**BRIEF 1:**
In the blog post below about a car that ran out of gas, how much money does the writer say was spent on Monday?

**SELECTED EXCERPT:**
* * * * * * *

Had I typed up this post on Monday as intended, it would have been full of rants and whines. “How come cars don’t always turn on when we need them to?” I would have asked. “Why do little brothers have to make big mistakes, and will that giant pile of dirty laundry just wash itself already?!”
While we’re playing this game, why can’t I live in a world where days expand to fit workloads, and first dates are better than awkward? Rant, rant, rant.
Fortunately, I got all of that out of my system in conversations with friends and family. What I am left with is a deep sense of gratitude. I’m so lucky to have good friends that I can always call on for help (as much as I don’t want to ask). I’m also thankful for parents who empathize rather than chastise.
If you must know, here’s what happened: I might have (maybe) ignored my low gas warning light (for a little too long) and run out of gas without knowing it… so when I went to move my car, it wouldn’t budge from its rather unfortunate parking spot. My car got towed while I was on the phone with AAA. May Monday go down in history as the day I spent $200 on a tank of gas.

* * * * * * *

**BRIEF 2:**
Copy the listing that follows line for line with no changes, but leave out the picture.

**DATA IN THIS EXERCISE:**
* * * * * * *

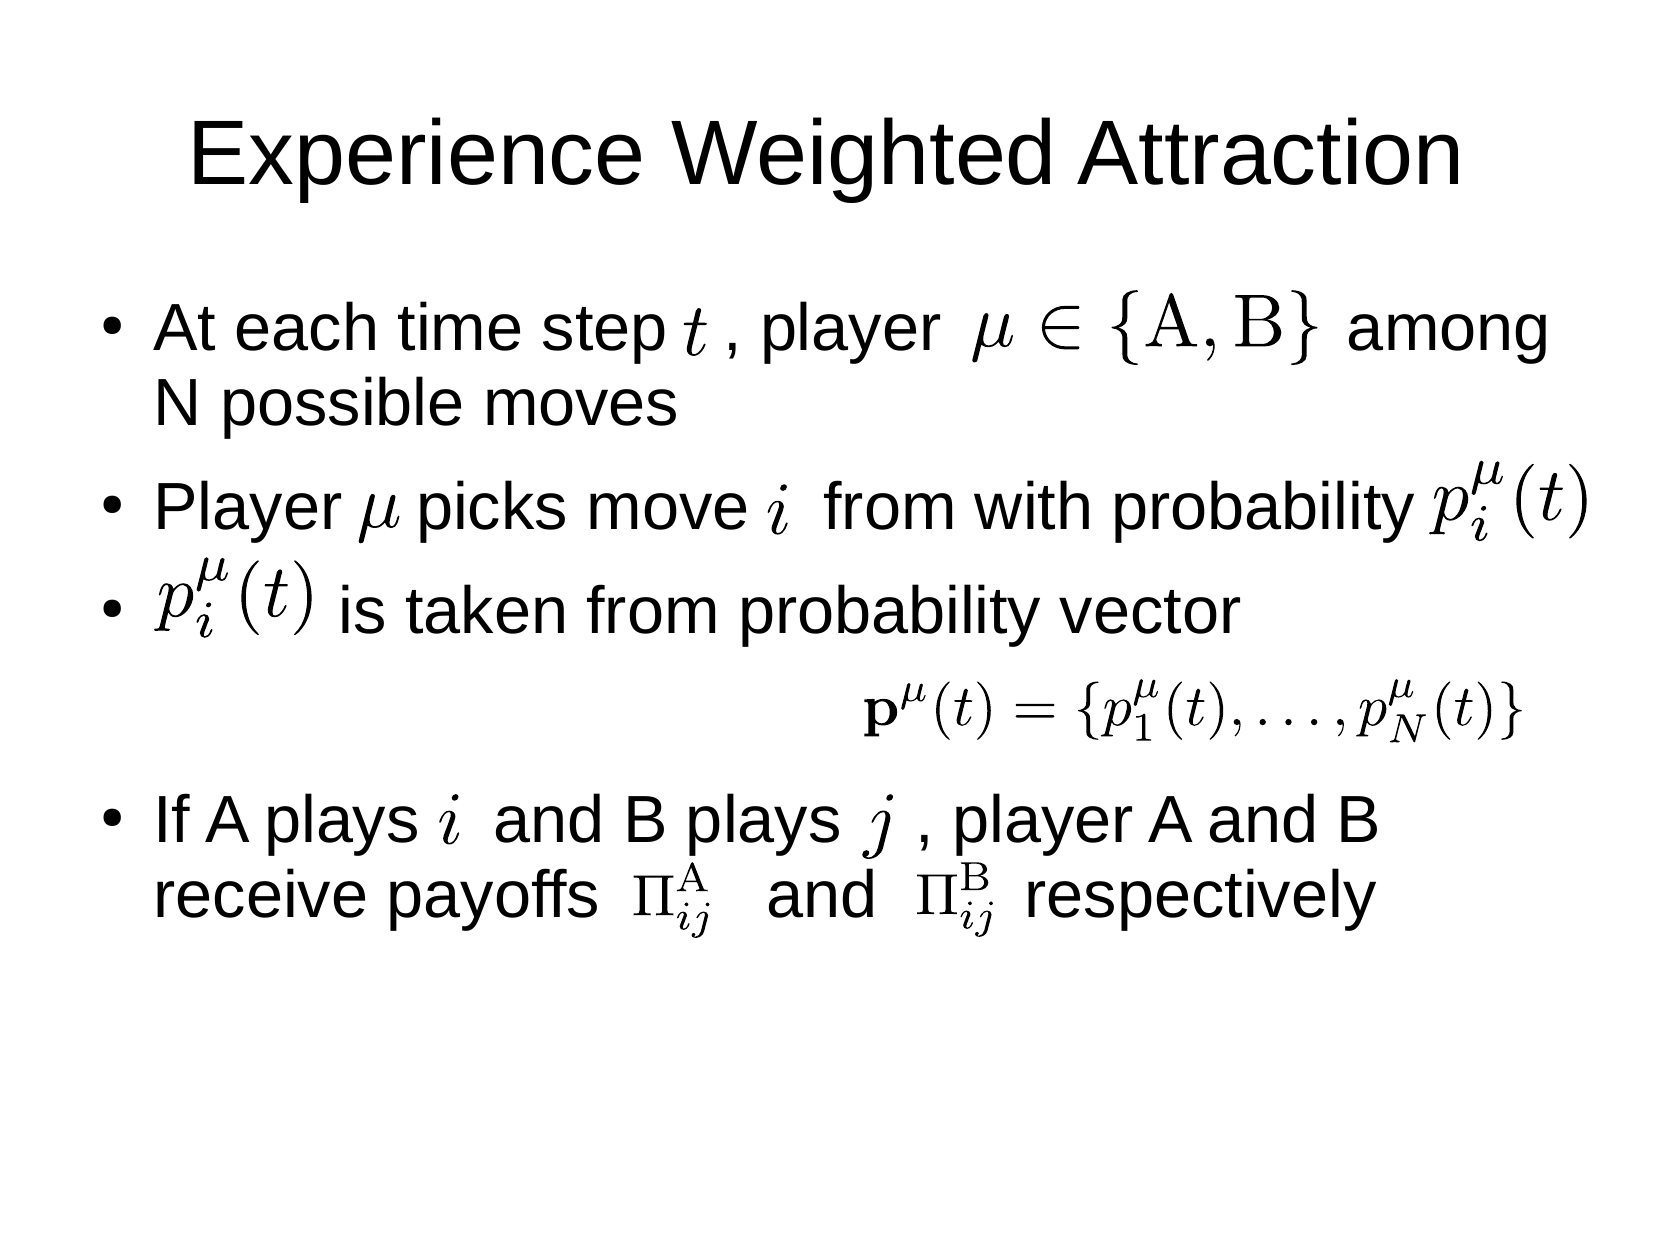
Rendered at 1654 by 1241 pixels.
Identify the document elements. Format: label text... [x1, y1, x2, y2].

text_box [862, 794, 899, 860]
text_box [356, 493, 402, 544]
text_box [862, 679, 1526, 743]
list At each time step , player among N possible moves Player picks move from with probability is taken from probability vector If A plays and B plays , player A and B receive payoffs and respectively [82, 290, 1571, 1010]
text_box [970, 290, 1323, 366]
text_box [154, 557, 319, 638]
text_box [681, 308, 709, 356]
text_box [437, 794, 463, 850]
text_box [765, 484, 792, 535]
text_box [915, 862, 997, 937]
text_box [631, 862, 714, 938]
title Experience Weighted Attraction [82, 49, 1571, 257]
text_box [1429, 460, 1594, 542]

* * * * * * *

**REPLY 1:**
$200, for a tank of gas.

**REPLY 2:**
Rendered at 1654 by 1241 pixels.
Identify the document elements. Format: label text... [x1, y1, x2, y2].

text_box [862, 794, 899, 860]
text_box [356, 493, 402, 544]
text_box [862, 679, 1526, 743]
list At each time step , player among N possible moves Player picks move from with probability is taken from probability vector If A plays and B plays , player A and B receive payoffs and respectively [82, 290, 1571, 1010]
text_box [970, 290, 1323, 366]
text_box [154, 557, 319, 638]
text_box [681, 308, 709, 356]
text_box [437, 794, 463, 850]
text_box [765, 484, 792, 535]
text_box [915, 862, 997, 937]
text_box [631, 862, 714, 938]
title Experience Weighted Attraction [82, 49, 1571, 257]
text_box [1429, 460, 1594, 542]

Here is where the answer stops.